• Collected data entries:
================
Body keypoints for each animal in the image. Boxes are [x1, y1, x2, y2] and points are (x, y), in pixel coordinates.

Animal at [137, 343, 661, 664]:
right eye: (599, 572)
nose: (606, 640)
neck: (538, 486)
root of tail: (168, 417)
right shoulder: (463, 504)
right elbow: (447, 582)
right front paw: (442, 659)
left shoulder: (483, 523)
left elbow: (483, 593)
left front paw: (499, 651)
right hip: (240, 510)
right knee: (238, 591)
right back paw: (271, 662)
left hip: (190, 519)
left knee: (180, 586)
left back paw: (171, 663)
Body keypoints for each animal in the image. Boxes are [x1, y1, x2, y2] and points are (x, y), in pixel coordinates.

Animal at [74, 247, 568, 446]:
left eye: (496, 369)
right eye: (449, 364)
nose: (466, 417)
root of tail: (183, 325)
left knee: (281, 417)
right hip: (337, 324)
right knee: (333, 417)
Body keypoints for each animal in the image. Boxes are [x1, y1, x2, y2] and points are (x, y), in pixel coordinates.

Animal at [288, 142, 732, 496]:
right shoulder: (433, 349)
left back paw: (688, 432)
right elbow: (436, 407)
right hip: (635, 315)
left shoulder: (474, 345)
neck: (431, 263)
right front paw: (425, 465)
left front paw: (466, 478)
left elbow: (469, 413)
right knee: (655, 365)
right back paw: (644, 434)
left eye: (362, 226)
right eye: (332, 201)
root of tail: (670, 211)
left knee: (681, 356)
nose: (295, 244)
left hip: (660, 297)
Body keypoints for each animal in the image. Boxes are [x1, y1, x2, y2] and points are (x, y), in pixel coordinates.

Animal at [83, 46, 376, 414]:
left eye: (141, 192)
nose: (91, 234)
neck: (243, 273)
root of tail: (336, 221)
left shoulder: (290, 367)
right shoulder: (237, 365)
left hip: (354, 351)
================
• Task directions: Count how many lines in the entries contain "back", then state that number alone.

• Exercise answer: 4